Lumumba 1925 yılında dünyaya geldiğinde Belçika devletinin Kongo’daki sömürge faaliyetleri hız kesmeden devam etmektedir. Ülkede imtiyazlı şirketler maden, enerji, altyapı hizmetlerini yürütürken misyoner kurumlar da eğitim ve sağlık hizmetlerini yürütmektedir. Belçikalılar ordu ve polis gücünü komuta etmektedirler. Katanga olarak bilinen bölgede bulunan zengin maden yatakları işletilmekte ve sömürge idaresinin giderleri buradan karşılanmaktadır. Bu arada Japonya’ya atılan ilk atom bombası Katanga uranyumu ile imal edilmiştir.[4] Ülkeye yerleşen çoğunluğu Belçikalı olan Avrupalı kolonlar beyaz sınıfı oluşturdukları için ülkenin gerçek sahipleriymiş gibi yaşarken siyasi halk üçüncü sınıf muamele görmektedir. Alt ile üst sınıf arasında Ortadoğu ve Asya’dan gelmiş küçük tüccar ve zanaatkârlar yer alır.

Kongo’da o yıllarda yürürlükte olan bir uygulama sömürge idaresinin yerli halka verdiği “sömürge yurttaşlığı (Carte d’immatriculation)” kartıdır. Bu imtiyaza sahip olabilmek için kişinin eğitimli, sicilinin çok temiz ve sömürgecilerin işine yarar niteliklere sahip olması gerekmektedir. Ancak bu imtiyaza sahip olabilen kişi sayısı çok azdır. Posta servisinde görev yapan ve Belçikalılarla iyi ilişkiler geliştiren Lumumba bu imtiyaza 1954 yılında kavuşmuştur.[5] Henüz o yıllarda Afrika bilinci oluşmayan Lumumba’da diğer siyahi elitler gibi Belçikalı sayılmak ve beyazlarla eşit haklara sahip olmaktan fazlasını arzulamıyordur. Belçika sömürgesi ile bir derdi yoktur, derdi toplumsal uyum ve eşitsizliklerin bir nebze giderilmesidir.  

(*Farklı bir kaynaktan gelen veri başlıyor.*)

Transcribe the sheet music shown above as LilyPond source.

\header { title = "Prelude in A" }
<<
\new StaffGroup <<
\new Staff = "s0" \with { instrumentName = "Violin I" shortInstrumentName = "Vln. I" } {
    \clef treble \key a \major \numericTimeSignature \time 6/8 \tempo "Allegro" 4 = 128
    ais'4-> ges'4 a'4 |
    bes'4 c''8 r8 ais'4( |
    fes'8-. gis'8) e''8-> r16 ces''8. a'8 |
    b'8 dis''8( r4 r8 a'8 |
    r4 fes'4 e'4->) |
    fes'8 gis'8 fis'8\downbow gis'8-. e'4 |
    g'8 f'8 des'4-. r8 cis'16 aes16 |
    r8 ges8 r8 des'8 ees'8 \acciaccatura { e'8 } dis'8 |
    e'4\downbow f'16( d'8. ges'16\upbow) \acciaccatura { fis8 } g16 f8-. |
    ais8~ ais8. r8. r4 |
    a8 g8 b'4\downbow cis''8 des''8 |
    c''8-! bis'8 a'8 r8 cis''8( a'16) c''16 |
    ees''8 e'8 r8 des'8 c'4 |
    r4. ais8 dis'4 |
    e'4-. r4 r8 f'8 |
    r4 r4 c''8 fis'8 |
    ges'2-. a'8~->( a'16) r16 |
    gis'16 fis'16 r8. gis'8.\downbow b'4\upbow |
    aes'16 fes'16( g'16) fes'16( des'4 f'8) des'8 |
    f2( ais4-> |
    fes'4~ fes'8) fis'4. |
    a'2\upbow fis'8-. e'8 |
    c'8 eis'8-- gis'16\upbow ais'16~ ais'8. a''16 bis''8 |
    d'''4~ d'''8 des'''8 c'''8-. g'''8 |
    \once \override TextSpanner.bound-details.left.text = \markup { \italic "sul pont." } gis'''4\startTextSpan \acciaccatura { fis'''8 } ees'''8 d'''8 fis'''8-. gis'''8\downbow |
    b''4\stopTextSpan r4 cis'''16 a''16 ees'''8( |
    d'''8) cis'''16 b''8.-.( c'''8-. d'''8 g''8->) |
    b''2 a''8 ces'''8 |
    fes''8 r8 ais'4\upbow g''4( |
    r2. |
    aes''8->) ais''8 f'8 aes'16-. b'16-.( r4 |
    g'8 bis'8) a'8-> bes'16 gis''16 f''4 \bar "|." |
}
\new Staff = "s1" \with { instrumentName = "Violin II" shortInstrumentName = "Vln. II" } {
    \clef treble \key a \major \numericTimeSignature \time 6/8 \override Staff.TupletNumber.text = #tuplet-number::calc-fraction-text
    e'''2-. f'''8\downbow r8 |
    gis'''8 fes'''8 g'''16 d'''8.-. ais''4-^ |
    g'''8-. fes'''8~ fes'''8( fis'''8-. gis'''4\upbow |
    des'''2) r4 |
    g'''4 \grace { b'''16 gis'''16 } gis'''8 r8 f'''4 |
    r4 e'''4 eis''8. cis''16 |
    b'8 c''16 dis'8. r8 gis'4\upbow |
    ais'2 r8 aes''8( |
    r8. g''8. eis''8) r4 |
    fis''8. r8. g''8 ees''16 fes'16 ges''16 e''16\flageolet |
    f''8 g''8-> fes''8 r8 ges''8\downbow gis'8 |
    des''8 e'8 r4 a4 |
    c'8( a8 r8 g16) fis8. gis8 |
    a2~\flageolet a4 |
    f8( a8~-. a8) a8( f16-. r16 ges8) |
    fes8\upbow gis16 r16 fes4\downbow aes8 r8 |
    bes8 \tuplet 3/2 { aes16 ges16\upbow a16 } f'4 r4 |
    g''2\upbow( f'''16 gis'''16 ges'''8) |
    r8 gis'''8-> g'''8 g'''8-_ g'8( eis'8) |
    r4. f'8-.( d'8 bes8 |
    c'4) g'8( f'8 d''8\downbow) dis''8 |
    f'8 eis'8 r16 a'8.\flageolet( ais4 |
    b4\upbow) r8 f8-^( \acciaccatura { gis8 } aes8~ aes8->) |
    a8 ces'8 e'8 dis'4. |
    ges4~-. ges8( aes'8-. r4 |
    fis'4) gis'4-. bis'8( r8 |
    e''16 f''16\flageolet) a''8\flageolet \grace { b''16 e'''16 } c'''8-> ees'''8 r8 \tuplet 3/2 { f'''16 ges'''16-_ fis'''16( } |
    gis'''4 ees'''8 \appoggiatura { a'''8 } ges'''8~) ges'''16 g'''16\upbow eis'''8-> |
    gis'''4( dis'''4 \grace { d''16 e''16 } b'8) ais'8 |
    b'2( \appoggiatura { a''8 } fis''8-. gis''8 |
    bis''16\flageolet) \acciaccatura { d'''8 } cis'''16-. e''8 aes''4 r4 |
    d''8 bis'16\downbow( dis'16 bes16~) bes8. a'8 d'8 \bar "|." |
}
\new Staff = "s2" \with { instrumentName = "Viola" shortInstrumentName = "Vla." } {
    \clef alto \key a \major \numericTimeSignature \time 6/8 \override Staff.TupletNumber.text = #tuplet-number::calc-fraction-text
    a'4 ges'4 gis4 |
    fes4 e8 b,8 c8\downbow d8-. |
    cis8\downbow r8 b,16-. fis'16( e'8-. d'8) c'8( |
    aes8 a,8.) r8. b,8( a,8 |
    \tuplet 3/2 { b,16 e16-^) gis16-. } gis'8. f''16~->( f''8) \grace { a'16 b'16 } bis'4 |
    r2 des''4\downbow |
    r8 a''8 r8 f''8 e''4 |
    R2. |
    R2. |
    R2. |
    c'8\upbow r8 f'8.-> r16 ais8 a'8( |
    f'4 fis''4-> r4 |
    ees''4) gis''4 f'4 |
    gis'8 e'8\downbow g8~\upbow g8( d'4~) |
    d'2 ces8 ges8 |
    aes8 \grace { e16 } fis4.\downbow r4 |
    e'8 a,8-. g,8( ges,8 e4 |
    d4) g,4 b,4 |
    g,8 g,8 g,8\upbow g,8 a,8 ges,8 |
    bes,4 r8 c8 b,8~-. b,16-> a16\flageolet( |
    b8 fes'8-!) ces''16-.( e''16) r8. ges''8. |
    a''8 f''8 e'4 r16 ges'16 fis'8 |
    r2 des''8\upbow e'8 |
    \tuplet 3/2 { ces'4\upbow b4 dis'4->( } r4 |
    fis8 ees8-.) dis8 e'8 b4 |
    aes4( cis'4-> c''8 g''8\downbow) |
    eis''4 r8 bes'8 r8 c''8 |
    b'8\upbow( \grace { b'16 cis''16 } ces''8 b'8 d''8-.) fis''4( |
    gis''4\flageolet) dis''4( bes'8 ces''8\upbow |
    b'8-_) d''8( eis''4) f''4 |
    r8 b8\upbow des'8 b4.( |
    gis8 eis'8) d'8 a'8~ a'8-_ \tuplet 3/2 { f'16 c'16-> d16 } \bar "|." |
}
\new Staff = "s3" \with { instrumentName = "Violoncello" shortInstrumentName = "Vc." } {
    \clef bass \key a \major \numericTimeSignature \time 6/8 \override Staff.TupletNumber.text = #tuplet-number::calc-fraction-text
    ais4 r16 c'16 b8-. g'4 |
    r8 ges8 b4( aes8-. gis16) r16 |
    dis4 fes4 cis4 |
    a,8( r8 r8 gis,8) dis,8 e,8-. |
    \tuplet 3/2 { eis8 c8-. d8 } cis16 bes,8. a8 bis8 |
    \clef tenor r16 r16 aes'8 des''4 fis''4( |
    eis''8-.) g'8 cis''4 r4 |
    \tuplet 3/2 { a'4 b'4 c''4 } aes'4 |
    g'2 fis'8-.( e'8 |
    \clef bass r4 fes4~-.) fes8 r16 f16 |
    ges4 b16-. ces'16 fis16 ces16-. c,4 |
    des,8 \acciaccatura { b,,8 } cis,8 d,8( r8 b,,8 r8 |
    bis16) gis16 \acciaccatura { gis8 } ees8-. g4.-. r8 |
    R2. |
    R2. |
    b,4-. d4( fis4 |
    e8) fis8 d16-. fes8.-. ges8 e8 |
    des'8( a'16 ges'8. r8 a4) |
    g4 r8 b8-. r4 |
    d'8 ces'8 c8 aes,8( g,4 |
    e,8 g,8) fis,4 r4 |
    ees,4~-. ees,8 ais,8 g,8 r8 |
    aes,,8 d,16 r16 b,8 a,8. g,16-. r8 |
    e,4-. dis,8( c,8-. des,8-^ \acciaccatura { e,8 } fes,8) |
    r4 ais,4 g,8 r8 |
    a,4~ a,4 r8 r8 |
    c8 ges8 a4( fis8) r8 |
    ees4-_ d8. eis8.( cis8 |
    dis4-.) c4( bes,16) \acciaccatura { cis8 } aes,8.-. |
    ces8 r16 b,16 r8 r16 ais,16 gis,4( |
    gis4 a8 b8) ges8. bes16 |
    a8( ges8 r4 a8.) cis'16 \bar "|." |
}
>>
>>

Lumumba’nın beklentilerinde değişim yaşaması ve ülkesi için tam bağımsızlık arayışına girmesi bir takım dış etkilerle söz konusu olur. Bürüksel’de pan-Afrikancı kesimlerle tanışması ve görüşmeleri, Akra’da düzenlenen Pan-Afrika konferansına katılması ve burada Frantz Fanon ve Kwame Nkrumah ile teması fikirlerinde değişime yol açar.[6] Artık sömürgeciliği daha kapsamlı analiz etmekte ve Kongo’yu da aşacak şekilde makro düzlemde kıtasal bakmaktadır. Bağımsızlık için Kongoluların hazır olmadığı daha en az 30 yıl gerektiğini savunan Belçikalılar Kongo-Belçika Topluluğu diye bir formül uydurarak ülkedeki ayrıcalıklı konumlarını aynen devam ettirmek niyetindedirler. Ancak Lumumba ve onun gibi düşünen diğer bazı Kongolu siyasi elit tam bağımsızlık zamanını geldiğini düşünürler. Fransız sömürgelerinde yaşanan gelişmelerden ve de Gaulle’ün açıklamalarından etkilenmişlerdir. 1959-61 arası döneme en ön safta mücadele eden Lumumba damga vurur.

Esasında Patrice Lumumba’nın politik yaşamı fazla uzun değildir. 1958’de Ulusal Kongo Hareketi (MNC) partisini kuran Lumumba 1960’da halkın oylarıyla başbakan seçiliyor ve 1961 yılında da öldürülüyor. 58-61 döneminde bir de hapiste kaldığı dönemler var. Peki bu adamı bu kadar tekinsiz yapan neydi? Asit variline atılıp yok edilecek kadar ağır bir katliama neden maruz bırakıldı?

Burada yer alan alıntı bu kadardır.